Em outro momento, o mascote de Paranoia Agent, Maromi, mencionado no começo do texto, aparece na sua própria animação, com traços infantilizados, numa história pequena e que nada teria a ver no momento com o que estávamos assistindo. Em seguida, tudo some e somos levados para uma sala de animação com o tradicional traço de Paranoia, onde  Maromi vai aos poucos nos explicando a função de cada um no trabalho. Como um comentário sobre a indústria de animação e a carga excessiva que cada um tem, entre eles, a nossa vítima, um orgulhoso e desajeitado chefe de cronograma. O aperto e a pressão desse personagem vão sendo aos poucos sendo tomados pelo medo de Shounen Bat, que visto pelo retrovisor do carro que a vítima dirigia, vai se confundindo no clímax da sua ansiedade e desespero.

Aliás, é interessante notar o papel que Maromi acaba exercendo durante o anime, numa espécie de guia interno, um outro objeto comum da cidade e seus personagens. É um contraponto e um igual com Shonen Bat. Ambos se implicam na ideia de escapismo que o anime crítica. Em um caso, um produto da cultura pop, o McLanche feliz dos jovens e dos adultos, noutro, a salvação que engole todos igualmente em suas piores condições.

Mesmo os episódios longe de qualquer caminho na narrativa, se tornam interessantes pela possibilidade de investigar as diversas angústias que aquelas pessoas passam. Acontece que aquilo que deveria ser afastado acaba sendo desejado pela sensação de bem estar que a batida é causada. Cada vez mais essa consciência perturbadora encurralada pelas decisões de cada um e influenciada pelas manchetes entra em conflito com o garoto, que não fala, apenas reage, e ataca. O maior embate aqui será justamente com a personagem com a vida mais sofrida, mas com a atitude mais apaziguadora e resiliente comparando com as outras vítimas. A resposta de Kon aqui será de posicionar Shonen Bat de modo monstruoso e caricato pelas sombras da porta, dividindo o quadro com a mulher que conta sua história, caindo cada vez mais para o plano do real versus fantasia do anime. 

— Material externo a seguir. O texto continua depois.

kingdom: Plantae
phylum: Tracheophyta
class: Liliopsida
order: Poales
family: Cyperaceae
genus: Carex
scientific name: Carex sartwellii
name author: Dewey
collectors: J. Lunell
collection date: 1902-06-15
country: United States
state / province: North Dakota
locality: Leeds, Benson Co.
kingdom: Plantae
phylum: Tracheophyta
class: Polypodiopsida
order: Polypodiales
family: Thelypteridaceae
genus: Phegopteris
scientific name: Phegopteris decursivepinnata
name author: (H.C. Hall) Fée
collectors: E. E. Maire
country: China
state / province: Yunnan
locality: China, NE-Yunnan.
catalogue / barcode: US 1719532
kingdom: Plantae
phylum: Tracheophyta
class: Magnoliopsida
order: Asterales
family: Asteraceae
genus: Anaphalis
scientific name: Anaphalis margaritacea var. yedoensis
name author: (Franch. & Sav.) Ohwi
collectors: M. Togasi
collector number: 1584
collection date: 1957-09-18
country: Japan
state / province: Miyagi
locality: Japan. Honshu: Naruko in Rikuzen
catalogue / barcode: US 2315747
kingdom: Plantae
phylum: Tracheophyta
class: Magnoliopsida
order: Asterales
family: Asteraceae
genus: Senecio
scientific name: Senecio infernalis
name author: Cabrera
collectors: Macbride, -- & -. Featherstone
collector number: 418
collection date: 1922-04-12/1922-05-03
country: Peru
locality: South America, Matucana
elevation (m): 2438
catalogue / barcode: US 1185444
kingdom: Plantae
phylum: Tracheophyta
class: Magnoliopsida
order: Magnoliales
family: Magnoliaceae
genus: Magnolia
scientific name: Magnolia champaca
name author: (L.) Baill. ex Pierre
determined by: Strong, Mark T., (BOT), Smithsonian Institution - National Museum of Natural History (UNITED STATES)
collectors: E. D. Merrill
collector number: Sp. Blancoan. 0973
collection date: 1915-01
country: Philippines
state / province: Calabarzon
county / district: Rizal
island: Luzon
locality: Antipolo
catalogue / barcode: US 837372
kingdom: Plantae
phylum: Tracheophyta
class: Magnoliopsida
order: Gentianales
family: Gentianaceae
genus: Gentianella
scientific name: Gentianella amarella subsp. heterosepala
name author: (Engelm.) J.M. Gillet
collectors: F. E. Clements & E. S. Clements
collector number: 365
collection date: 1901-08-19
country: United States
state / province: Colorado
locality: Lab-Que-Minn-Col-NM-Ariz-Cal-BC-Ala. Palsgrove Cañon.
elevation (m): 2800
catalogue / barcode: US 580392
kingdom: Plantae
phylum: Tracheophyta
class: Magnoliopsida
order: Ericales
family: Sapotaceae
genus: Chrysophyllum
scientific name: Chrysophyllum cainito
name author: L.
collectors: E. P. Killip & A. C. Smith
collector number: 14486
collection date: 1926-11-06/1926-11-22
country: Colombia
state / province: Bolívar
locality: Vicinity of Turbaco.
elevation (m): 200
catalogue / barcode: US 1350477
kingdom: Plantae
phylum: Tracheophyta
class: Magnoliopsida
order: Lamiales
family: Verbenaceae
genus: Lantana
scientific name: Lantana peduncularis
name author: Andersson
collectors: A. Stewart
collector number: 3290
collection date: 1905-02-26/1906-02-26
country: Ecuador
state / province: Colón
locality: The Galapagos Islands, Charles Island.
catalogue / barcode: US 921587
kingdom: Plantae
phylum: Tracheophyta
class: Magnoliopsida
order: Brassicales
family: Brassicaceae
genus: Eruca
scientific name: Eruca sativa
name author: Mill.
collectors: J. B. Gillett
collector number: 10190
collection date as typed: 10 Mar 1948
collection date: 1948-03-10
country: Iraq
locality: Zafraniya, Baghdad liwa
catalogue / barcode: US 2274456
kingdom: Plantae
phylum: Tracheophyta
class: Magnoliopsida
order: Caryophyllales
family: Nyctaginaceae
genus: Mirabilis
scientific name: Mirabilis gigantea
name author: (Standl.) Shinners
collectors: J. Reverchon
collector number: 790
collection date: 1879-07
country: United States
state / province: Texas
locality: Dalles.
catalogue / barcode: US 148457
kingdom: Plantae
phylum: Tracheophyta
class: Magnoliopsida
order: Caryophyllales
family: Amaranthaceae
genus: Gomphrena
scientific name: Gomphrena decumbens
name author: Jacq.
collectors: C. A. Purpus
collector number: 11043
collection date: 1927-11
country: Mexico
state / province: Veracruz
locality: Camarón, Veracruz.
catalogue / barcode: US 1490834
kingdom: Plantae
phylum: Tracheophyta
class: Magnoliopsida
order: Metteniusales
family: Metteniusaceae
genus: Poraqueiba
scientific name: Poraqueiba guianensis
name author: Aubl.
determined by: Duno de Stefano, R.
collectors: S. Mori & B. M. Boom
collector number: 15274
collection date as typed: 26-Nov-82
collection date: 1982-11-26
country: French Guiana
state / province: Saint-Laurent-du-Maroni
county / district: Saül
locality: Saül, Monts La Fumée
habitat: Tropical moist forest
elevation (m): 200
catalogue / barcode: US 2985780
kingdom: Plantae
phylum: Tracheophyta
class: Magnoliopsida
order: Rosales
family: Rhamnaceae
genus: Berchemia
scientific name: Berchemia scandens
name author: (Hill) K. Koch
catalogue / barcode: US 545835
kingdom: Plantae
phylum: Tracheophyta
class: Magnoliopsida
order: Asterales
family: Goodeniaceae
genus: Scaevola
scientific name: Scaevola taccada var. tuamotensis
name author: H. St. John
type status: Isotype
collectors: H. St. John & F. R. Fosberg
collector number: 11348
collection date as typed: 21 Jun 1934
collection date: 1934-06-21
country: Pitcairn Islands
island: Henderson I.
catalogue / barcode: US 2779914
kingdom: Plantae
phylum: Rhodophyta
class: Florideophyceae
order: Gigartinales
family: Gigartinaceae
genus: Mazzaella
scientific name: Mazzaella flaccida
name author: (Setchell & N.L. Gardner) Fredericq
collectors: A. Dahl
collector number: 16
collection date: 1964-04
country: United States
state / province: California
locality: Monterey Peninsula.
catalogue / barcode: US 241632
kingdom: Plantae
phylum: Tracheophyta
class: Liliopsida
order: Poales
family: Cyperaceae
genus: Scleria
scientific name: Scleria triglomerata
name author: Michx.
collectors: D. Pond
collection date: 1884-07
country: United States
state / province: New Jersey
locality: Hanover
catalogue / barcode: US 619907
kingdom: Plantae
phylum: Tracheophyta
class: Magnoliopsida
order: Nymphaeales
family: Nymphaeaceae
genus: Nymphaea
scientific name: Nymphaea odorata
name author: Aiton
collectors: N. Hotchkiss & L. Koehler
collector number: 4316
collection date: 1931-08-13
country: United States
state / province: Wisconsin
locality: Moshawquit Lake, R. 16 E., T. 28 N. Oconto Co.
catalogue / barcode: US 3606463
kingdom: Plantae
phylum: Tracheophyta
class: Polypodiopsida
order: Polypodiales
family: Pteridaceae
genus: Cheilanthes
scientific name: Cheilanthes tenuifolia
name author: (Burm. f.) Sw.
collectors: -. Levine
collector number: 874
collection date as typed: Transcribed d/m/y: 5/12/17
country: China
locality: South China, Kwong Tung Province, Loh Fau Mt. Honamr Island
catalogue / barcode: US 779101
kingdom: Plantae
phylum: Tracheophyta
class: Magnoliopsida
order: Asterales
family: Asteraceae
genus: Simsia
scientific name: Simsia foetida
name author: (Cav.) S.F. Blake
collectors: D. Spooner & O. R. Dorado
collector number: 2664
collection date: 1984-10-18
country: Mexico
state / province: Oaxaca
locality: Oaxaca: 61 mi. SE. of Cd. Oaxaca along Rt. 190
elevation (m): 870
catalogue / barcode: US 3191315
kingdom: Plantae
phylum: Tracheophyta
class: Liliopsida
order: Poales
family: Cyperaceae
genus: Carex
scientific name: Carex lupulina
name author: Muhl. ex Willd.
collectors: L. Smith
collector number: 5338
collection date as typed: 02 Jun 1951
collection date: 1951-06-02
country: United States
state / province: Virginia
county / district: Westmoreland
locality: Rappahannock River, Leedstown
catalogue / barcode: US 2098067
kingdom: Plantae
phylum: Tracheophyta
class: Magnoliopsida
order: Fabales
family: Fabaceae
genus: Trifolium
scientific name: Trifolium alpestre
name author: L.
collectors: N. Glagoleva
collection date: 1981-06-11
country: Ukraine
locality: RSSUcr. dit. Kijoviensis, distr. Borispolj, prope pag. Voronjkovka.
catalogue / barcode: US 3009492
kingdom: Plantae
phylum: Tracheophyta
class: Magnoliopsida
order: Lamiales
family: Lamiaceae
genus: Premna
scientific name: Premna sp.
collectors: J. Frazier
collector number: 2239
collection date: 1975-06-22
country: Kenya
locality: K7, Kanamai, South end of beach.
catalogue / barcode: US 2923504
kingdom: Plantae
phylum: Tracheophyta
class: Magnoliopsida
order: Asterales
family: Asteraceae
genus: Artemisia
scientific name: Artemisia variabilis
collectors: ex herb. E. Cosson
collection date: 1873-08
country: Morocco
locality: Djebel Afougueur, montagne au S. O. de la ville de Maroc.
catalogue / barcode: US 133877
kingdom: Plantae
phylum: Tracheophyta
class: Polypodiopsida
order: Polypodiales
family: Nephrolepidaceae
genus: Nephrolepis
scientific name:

Em suma, o que se encontra aqui, é, entre outras críticas possíveis de entender a série de 13 episódios, um conflito de escapismos, pessoas presas em um lugar e que finalmente conseguem fugir dele. Isso pode ser visto até mesmo nas cenas mais cotidianas possíveis, onde a correria do trânsito é preenchido pelas vozes em fim de expediente ou discussões entre casais à distância. Entre a paranoia que persegue uma cidade, um estudo das relações humanas e o espaço que a engole, Paranoia Agent acaba absorvendo esses elementos críticos, mas sem nunca se deixar tomar pelo simples uso direto deles como incidentes condenáveis de certas práticas. Há, no entanto, o intenso estudo do que se pode transformar essas consciências desesperadas dentro dos gêneros que o anime vai adentrando. Mesmo que algum personagem fale com todas as palavras a possível interpretação para o acontecimento central, isso não importa, é menosprezado perante as as imagens e conversas sobre o protagonista vão agindo sobre os outros. Entre um simples “que viagem complicada foi essa?’, vale retomar uma síntese célebre de outro anime de autoria de Satoshi Kon (Millennium Actress, que adentra a consciência de uma atriz durante um documentário): é a busca que é mais interessante do que o seu possível resultado.